■ DOCUMENT:

This is a continuation of a report on new ways to look at depth of field. The series starts here:
A reasonable, if somewhat relaxed, portrait distance for a 55mm lens is 2 meters. I have done some actual DOF testing with the 60mm f/4 Coastal Optical macro lens as a byproduct of looking for focus shift and longitudinal chromatic aberration (LoCA).
Here’s what one of those curves looked like at 1:10 magnification, which is much closer than 2 meters.
Distance is the horizontal axis, with the left hand size having the subject farther from the camera than the right hand side (The camera moves closer to the subject after each exposure). There were 101 exposures in the series, and thus the total travel was 120mm. The vertical axis is MTF50, measured in cycles per picture height, assuming the entire sensor is used.
I asked my simulator to plot a similar set of curves for a 55mm lens at 2 meters distance.
The horizontal axis of the graph is subject distance in meters. The vertical axis is MTF50 measured in cycles per picture height. The simulated sensor is 42 MP, 14 bit, full frame Bayer CFA with no AA filter, like the sensor in the Sony a7RII. Fill factor is 100%. I turned off all sources of noise (photon, read, PRNU) — they don’t affect slanted edge measurements much anyway, since the technique is intended to calibrate out noise. Diffraction is computed at 450, 550, and 650 nm for the respective blue, green, and red raw color planes. The CFA is Adobe RGB, and the illuminant is D65.
I’m using a lens blur model that I originally created a couple of years ago to approximate the on-axis behavior of the Zeiss Otus 55/1.4. Now that I have improved my focusing accuracy with a motorized rail and my target with a razor blade edge, I now realize that my Otus model is actually somewhat worse than the lens itself, particularly at wide apertures. Nevertheless, it can serve as a stand-in for very good, if not great, 55mm lenses.
You’ll notice that there isn’t any focus shift. That’s because I didn’t program any into my model for this lens. You’ll also notice how little DOF there is for critical work, even stopped down to f/5.6 or f/8, which many people — but not me — think of as having too much DOF for portraits.
This Is a good opportunity to think about whether the end of acceptable DOF a function of the maximum resolution at that aperture, or is it absolute in some sense? I welcome anyone’s point of view on that subject. This is not a tradeoff usually associated with DOF calculations.

■ OBJECTIVES:
**1)** Please rewrite the depth-of-field report from "This is a continuation" up to and including "than 2 meters.", with "2 meters" swapped for "3 meters".
**2)** Write the next part of the depth-of-field report, picking up right after its final sentence.

■ DATA SECTION:
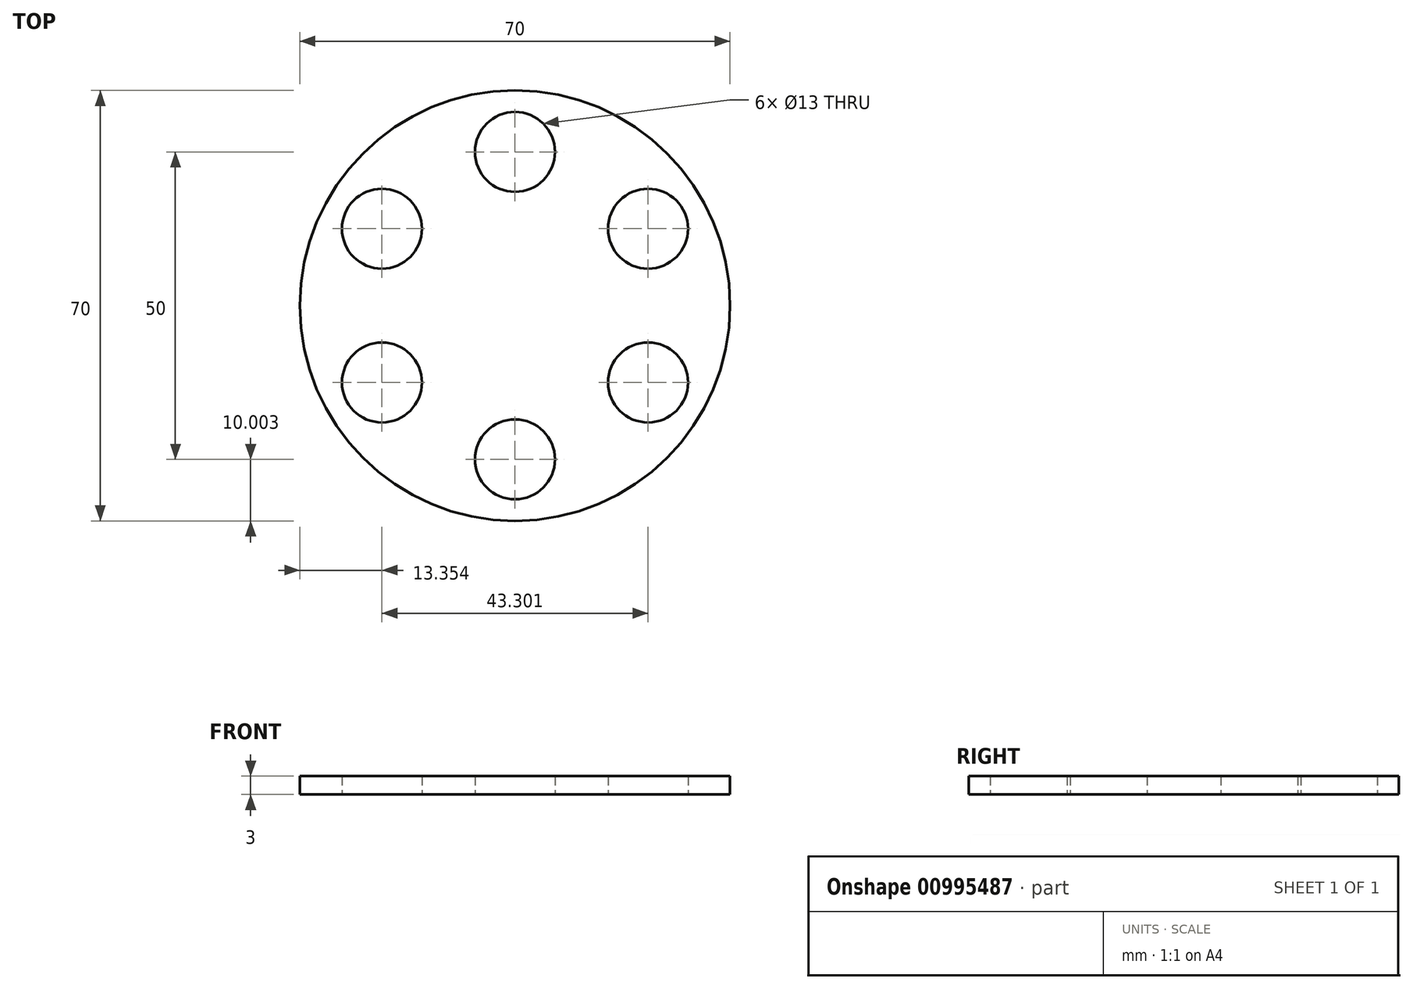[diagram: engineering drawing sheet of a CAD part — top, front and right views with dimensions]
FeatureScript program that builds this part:
annotation { "Feature Type Name" : "Feature", "Feature Type Description" : "" }
export const myFeature = defineFeature(function(context is Context, id is Id, definition is map)
    precondition{}
    {
        {
            var Q0;
            Q0=qCreatedBy(makeId("Top.planeOp"),FACE);
            var sketch = newSketch(context, id + "F0", { "sketchPlane" : qUnion([Q0])});
            skLineSegment(sketch, "E0", {"start": v(0.41, -0.09) * mm, "end": v(0.41, 18.41) * mm});
            skLineSegment(sketch, "E1", {"start": v(0.41, -0.09) * mm, "end": v(0.41, -18.59) * mm});
            skCircle(sketch, "E2", {"center": v(0.41, 24.91) * mm, "radius": 6.5 * mm});
            skCircle(sketch, "E3.1.0", {"center": v(-21.24, 12.41) * mm, "radius": 6.5 * mm});
            skCircle(sketch, "E3.2.0", {"center": v(-21.24, -12.59) * mm, "radius": 6.5 * mm});
            skCircle(sketch, "E3.3.0", {"center": v(0.41, -25.09) * mm, "radius": 6.5 * mm});
            skCircle(sketch, "E3.4.0", {"center": v(22.07, -12.59) * mm, "radius": 6.5 * mm});
            skCircle(sketch, "E3.5.0", {"center": v(22.07, 12.41) * mm, "radius": 6.5 * mm});
            skLineSegment(sketch, "E4", {"start": v(0.41, -0.09) * mm, "end": v(22.07, -12.59) * mm});
            skLineSegment(sketch, "E5", {"start": v(0.41, -0.09) * mm, "end": v(22.07, 12.41) * mm});
            skLineSegment(sketch, "E6", {"start": v(-21.24, 12.41) * mm, "end": v(0.41, -0.09) * mm});
            skLineSegment(sketch, "E7", {"start": v(-21.24, -12.59) * mm, "end": v(0.41, -0.09) * mm});
            skCircle(sketch, "E8", {"center": v(0.41, -0.09) * mm, "radius": 35 * mm});
            skSolve(sketch);
        }
        {
            var Q0;
            Q0=makeQuery(id+"F0.imprint","IMPRINT",FACE,{"disambiguationData":[TD([[makeQuery(id+"F0.imprint","IMPRINT",EDGE,{"derivedFrom":sQuery(id+"F0.wireOp",EDGE,"E2")}),-1.0]])]});
            extrude(context, id + "F1", {"entities" : qUnion([Q0]), "depth" : 3 * mm, "offsetDistance" : 25 * mm});
        }
    });
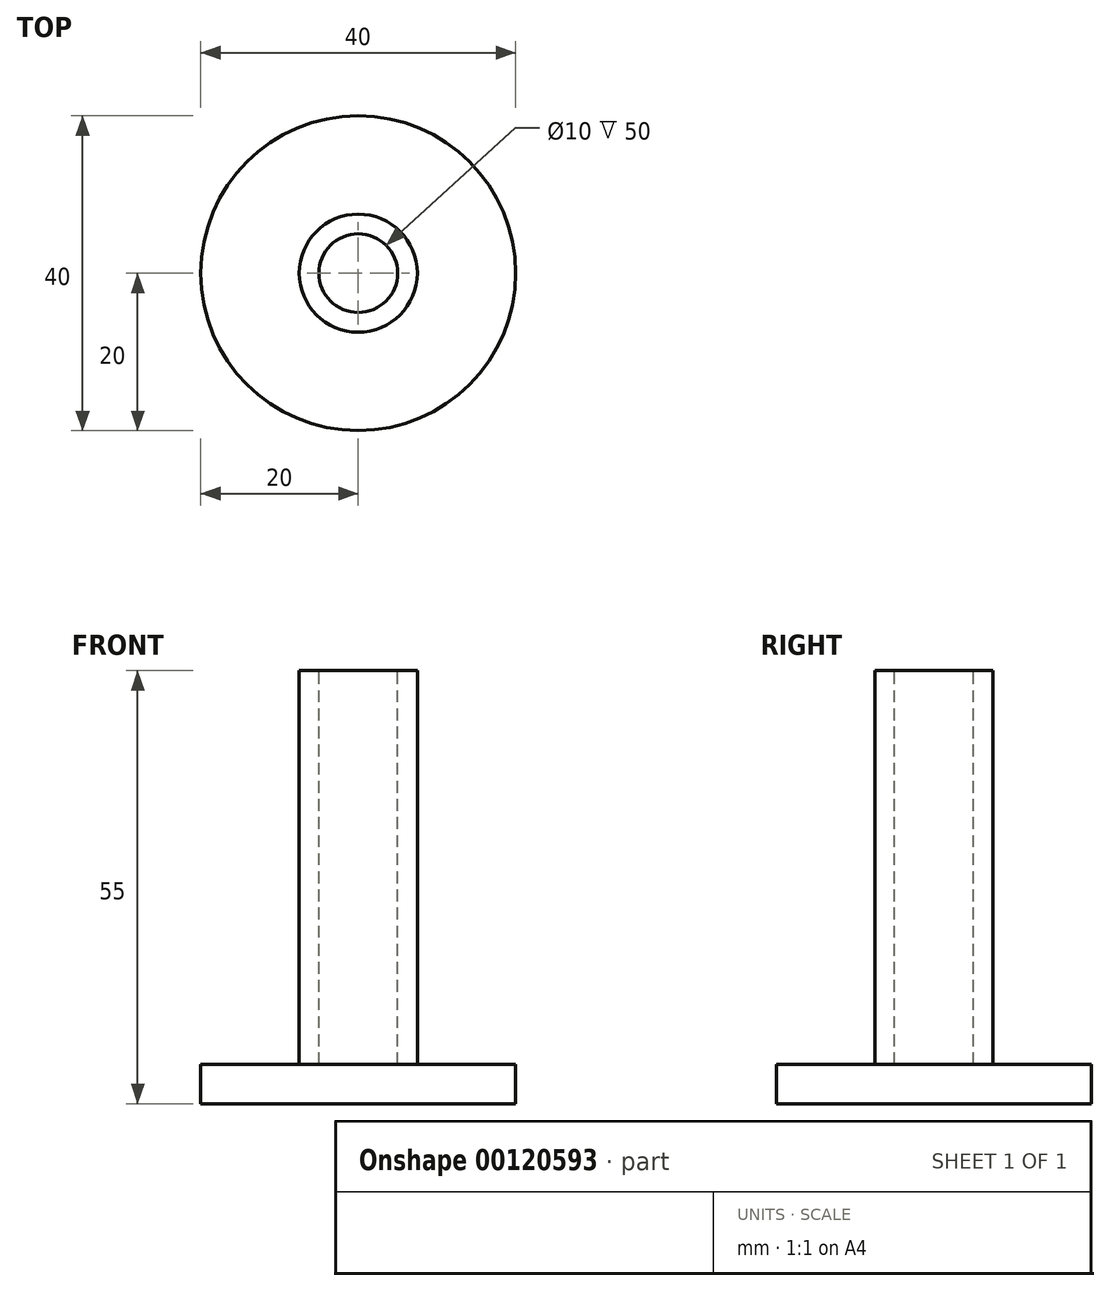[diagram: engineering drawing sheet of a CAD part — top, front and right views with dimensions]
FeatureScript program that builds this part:
annotation { "Feature Type Name" : "Feature", "Feature Type Description" : "" }
export const myFeature = defineFeature(function(context is Context, id is Id, definition is map)
    precondition{}
    {
        {
            var Q0;
            Q0=qCreatedBy(makeId("Front.planeOp"),FACE);
            var sketch = newSketch(context, id + "F0", { "sketchPlane" : qUnion([Q0])});
            skLineSegment(sketch, "E0", {"start": v(0, 0) * mm, "end": v(20, 0) * mm});
            skLineSegment(sketch, "E1", {"start": v(20, 0) * mm, "end": v(20, 5) * mm});
            skLineSegment(sketch, "E2", {"start": v(20, 5) * mm, "end": v(7.5, 5) * mm});
            skLineSegment(sketch, "E3", {"start": v(7.5, 5) * mm, "end": v(7.5, 55) * mm});
            skLineSegment(sketch, "E4", {"start": v(7.5, 55) * mm, "end": v(5, 55) * mm});
            skLineSegment(sketch, "E5", {"start": v(5, 55) * mm, "end": v(5, 5) * mm});
            skLineSegment(sketch, "E6", {"start": v(5, 5) * mm, "end": v(0, 5) * mm});
            skLineSegment(sketch, "E7", {"start": v(0, 5) * mm, "end": v(0, 0) * mm});
            skSolve(sketch);
        }
        {
            var Q0;
            Q0 = qSketchRegion(id + "F0", true);
            var Q1;
            Q1=sQuery(id+"F0.wireOp",EDGE,"E7");
            revolve(context, id + "F1", {"entities" : qUnion([Q0]), "axis" : qUnion([Q1]), "revolveType" : RevolveType.FULL});
        }
    });
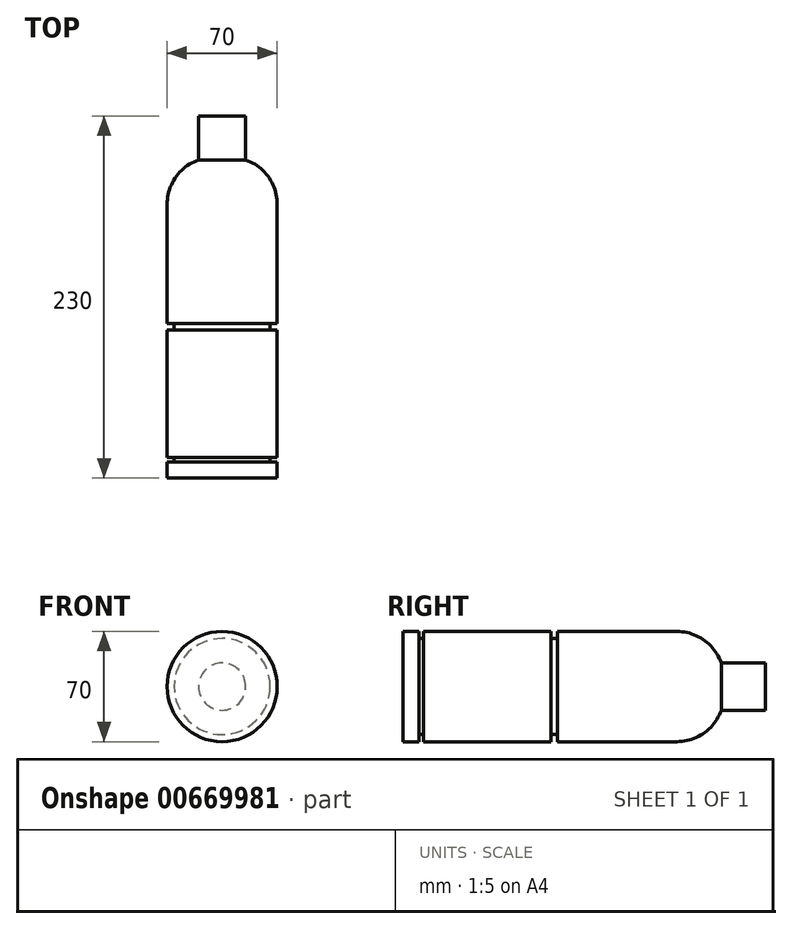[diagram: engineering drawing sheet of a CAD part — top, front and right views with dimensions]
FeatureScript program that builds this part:
annotation { "Feature Type Name" : "Feature", "Feature Type Description" : "" }
export const myFeature = defineFeature(function(context is Context, id is Id, definition is map)
    precondition{}
    {
        {
            var Q0;
            Q0=qCreatedBy(makeId("Front.planeOp"),FACE);
            var sketch = newSketch(context, id + "F0", { "sketchPlane" : qUnion([Q0])});
            skCircle(sketch, "E0", {"center": v(0, 0) * mm, "radius": 35 * mm});
            skSolve(sketch);
        }
        {
            var Q0;
            Q0 = qSketchRegion(id + "F0", true);
            extrude(context, id + "F1", {"entities" : qUnion([Q0]), "oppositeDirection" : true, "depth" : 230 * mm, "offsetDistance" : 25 * mm});
        }
        {
            var Q0;
            Q0=makeQuery(id+"F1.opExtrude","CAP_FACE",FACE,{"disambiguationData":[OSD([sQuery(id+"F0.wireOp",EDGE,"E0")])],"isStart":true});
            cPlane(context, id + "F2", {"entities" : qUnion([Q0]), "cplaneType" : CPlaneType.OFFSET, "offset" : 10 * mm, "oppositeDirection" : true, "width" : 150 * mm, "height" : 150 * mm});
        }
        {
            var Q0;
            Q0=qCreatedBy(id+"F2.planeOp",FACE);
            var sketch = newSketch(context, id + "F3", { "sketchPlane" : qUnion([Q0])});
            skCircle(sketch, "E1", {"center": v(0, 0) * mm, "radius": 30.5 * mm});
            skCircle(sketch, "E2", {"center": v(0, 0) * mm, "radius": 40.5 * mm});
            skSolve(sketch);
        }
        {
            var Q0;
            Q0 = qSketchRegion(id + "F3", true);
            extrude(context, id + "F4", {"entities" : qUnion([Q0]), "operationType" : NewBodyOperationType.REMOVE, "oppositeDirection" : true, "depth" : 3 * mm, "offsetDistance" : 25 * mm});
        }
        {
            var Q0;
            Q0=makeQuery(id+"F1.opExtrude","CAP_FACE",FACE,{"disambiguationData":[OSD([sQuery(id+"F0.wireOp",EDGE,"E0")])],"isStart":true});
            cPlane(context, id + "F5", {"entities" : qUnion([Q0]), "cplaneType" : CPlaneType.OFFSET, "offset" : 94 * mm, "oppositeDirection" : true, "width" : 150 * mm, "height" : 150 * mm});
        }
        {
            var Q0;
            Q0=qCreatedBy(id+"F5.planeOp",FACE);
            var sketch = newSketch(context, id + "F6", { "sketchPlane" : qUnion([Q0])});
            skCircle(sketch, "E3", {"center": v(0, 0) * mm, "radius": 30.5 * mm});
            skCircle(sketch, "E4", {"center": v(0, 0) * mm, "radius": 40 * mm});
            skSolve(sketch);
        }
        {
            var Q0;
            Q0 = qSketchRegion(id + "F6", true);
            extrude(context, id + "F7", {"entities" : qUnion([Q0]), "operationType" : NewBodyOperationType.REMOVE, "oppositeDirection" : true, "depth" : 4 * mm, "offsetDistance" : 25 * mm});
        }
        {
            var Q0;
            Q0=makeQuery(id+"F1.opExtrude","CAP_FACE",FACE,{"disambiguationData":[OSD([sQuery(id+"F0.wireOp",EDGE,"E0")])],"isStart":false});
            var sketch = newSketch(context, id + "F8", { "sketchPlane" : qUnion([Q0])});
            skCircle(sketch, "E5", {"center": v(0, 0) * mm, "radius": 15 * mm});
            skCircle(sketch, "E6", {"center": v(0, 0) * mm, "radius": 40 * mm});
            skSolve(sketch);
        }
        {
            var Q0;
            Q0 = qSketchRegion(id + "F8", true);
            extrude(context, id + "F9", {"entities" : qUnion([Q0]), "operationType" : NewBodyOperationType.REMOVE, "oppositeDirection" : true, "depth" : 28 * mm, "offsetDistance" : 25 * mm});
        }
        {
            var Q0;
            {var subQ0=sQuery(id+"F0.wireOp",EDGE,"E0");var subQ1=makeQuery(id+"F1.opExtrude","CAP_FACE",FACE,{"disambiguationData":[OSD([subQ0])],"isStart":false});Q0=makeQuery(id+"F9.boolean.opBoolean","INTERSECT",EDGE,{"derivedFrom":[makeQuery(id+"F7.boolean.opBoolean","SPLIT",FACE,{"disambiguationData":[TD([subQ1])],"derivedFrom":makeQuery(id+"F4.boolean.opBoolean","SPLIT",FACE,{"disambiguationData":[TD([subQ1])],"derivedFrom":makeQuery(id+"F1.opExtrude","SWEPT_FACE",FACE,{"disambiguationData":[OSD([subQ0])]})})}),makeQuery(id+"F9.opExtrude","CAP_FACE",FACE,{"disambiguationData":[OSD([sQuery(id+"F8.wireOp",EDGE,"E5"),sQuery(id+"F8.wireOp",EDGE,"E6")])],"isStart":false})]});}
            fillet(context, id + "F10", {"entities" : qUnion([Q0]), "radius" : 30 * mm, "tangentPropagation" : true, "allowEdgeOverflow" : false});
        }
    });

■ FINAL ANSWERS:
**1)**
This is a continuation of a report on new ways to look at depth of field. The series starts here:
A reasonable, if somewhat relaxed, portrait distance for a 55mm lens is 3 meters. I have done some actual DOF testing with the 60mm f/4 Coastal Optical macro lens as a byproduct of looking for focus shift and longitudinal chromatic aberration (LoCA).
Here’s what one of those curves looked like at 1:10 magnification, which is much closer than 3 meters.

**2)**
The relationship between acceptable DOF and maximum mtf depends, I think, on the use case. For portraiture it’s nice to have an incredibly sharp eye and the rest of the face sharp enough slits not a mass of blur, but noticeably less sharp than the eye (at least for headshots or similar). But some other kinds of images benefit from a more uniform look within the DOF
Is apparrent DOF tied more to peak resolution or the slope of resolution falloff? Slope looks similar f2 thru f5.6 with higher peaks and wider envelope at any given resolution, but as you go to f16 slope flattens and resolution is more consistent. Easy to see f4/f8 have similar max resolution with f8 slope sustaining that resolution over greater DOF. Same for 2.8/11 and 2/16 – clear case of stopping down giving deeper DOF. But how do you compare f5.6 to f16 – both exceed 1000 for 20cm (depth of a head roughly) and if foreground is empty and background many meters distant so only that 20cm matters, is the consistent resolution of f16 or the high peak and steep slope of f5.6 going to appear in ‘better focus’ across the key 20cm? Does f5.6 have better apparrent DOF than f16 for purpose of a portrait? Would different enlargement effect which appeared in better focus?
Separately, how might the steep slopes impact ability to use focus stacking to achieve both high and consistent resolution over 50cm, or a few meters, or for a landscape with foreground elements. Do I face a form of zeno’s paradox as I focus closer and closer….